--- Teks Bacaan ---
Rupiah Terlemah Kedua di Asia, Tapi Harapan Masih Ada!

Hidayat Setiaji, CNBC Indonesia
04 March 2019 12:39
Ada Peluang, Tapi Juga Ada Tantangan Buat Rupiah
Ilustrasi Rupiah dan Dolar AS (CNBC Indonesia/Andrean Kristianto)

Investor kembali bergairah dan masuk ke pasar keuangan Asia setelah tersiar kabar hubungan AS-China yang kembali mesra. Mengutip Wall Street Journal, beberapa sumber di lingkaran dalam pemerintah China mengungkapkan bahwa Beijing bersedia untuk menurunkan bea masuk dan mengurangi hambatan untuk masuknya produk-produk pertanian, farmasi, otomotif, dan lain-lain asal AS.
--- Data Sumber ---
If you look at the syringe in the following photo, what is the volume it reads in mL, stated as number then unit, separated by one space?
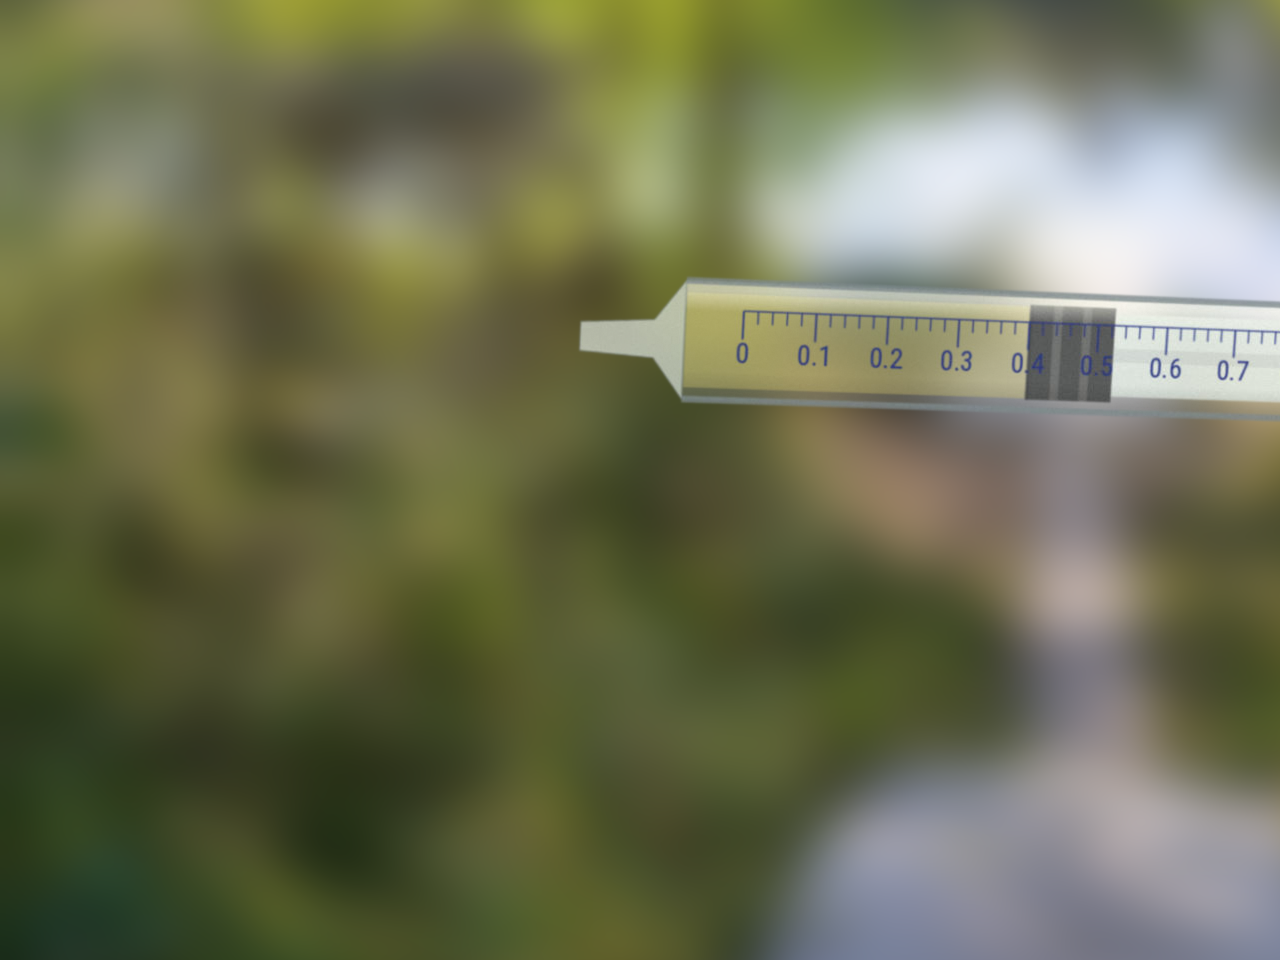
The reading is 0.4 mL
---
Tugas Latihan:
1. Salin secara persis bagian artikel tentang rupiah mulai dari "Hidayat Setiaji, CNBC" sampai dengan "(CNBC Indonesia/Andrean Kristianto)".
2. Tuliskan lanjutan artikel tentang rupiah, dimulai setelah kalimat terakhir yang tercantum.
Data tersebut merupakan bahan tersendiri yang terpisah dari artikel tentang rupiah.

Jawaban Latihan:
1.
Hidayat Setiaji, CNBC Indonesia
04 March 2019 12:39
Ada Peluang, Tapi Juga Ada Tantangan Buat Rupiah
Ilustrasi Rupiah dan Dolar AS (CNBC Indonesia/Andrean Kristianto)

2.
Selain itu, para sumber tersebut juga menyebutkan bahwa kesepakatan dagang AS-China akan ditandatangani pada 27 Maret. Sebagai bagian dari kesepakatan dagang, China berkomitmen untuk membeli gas alam senilai US$ 18 miliar dari Cheniere Energy yang berbasis di Houston, Texas.

Sikap China ini merupakan ‘balas budi’ terhadap kebijakan AS yang menunda kenaikan tarif bea masuk terhadap importasi produk China senilai US$ 200 miliar dari 10% menjadi 25%. Penundaan ini akan dituangkan dalam peraturan pemerintah yang terbit pada Kamis pekan ini waktu Washington.

“Kenaikan tarif tidak lagi layak untuk diterapkan mengingat perkembangan negosiasi yang berjalan sejak Desember 2018. Tarif akan tetap 10% sampai ada pemberitahuan selanjutnya,” sebut keterangan tertulis kantor Perwakilan Dagang AS, mengutip Reuters.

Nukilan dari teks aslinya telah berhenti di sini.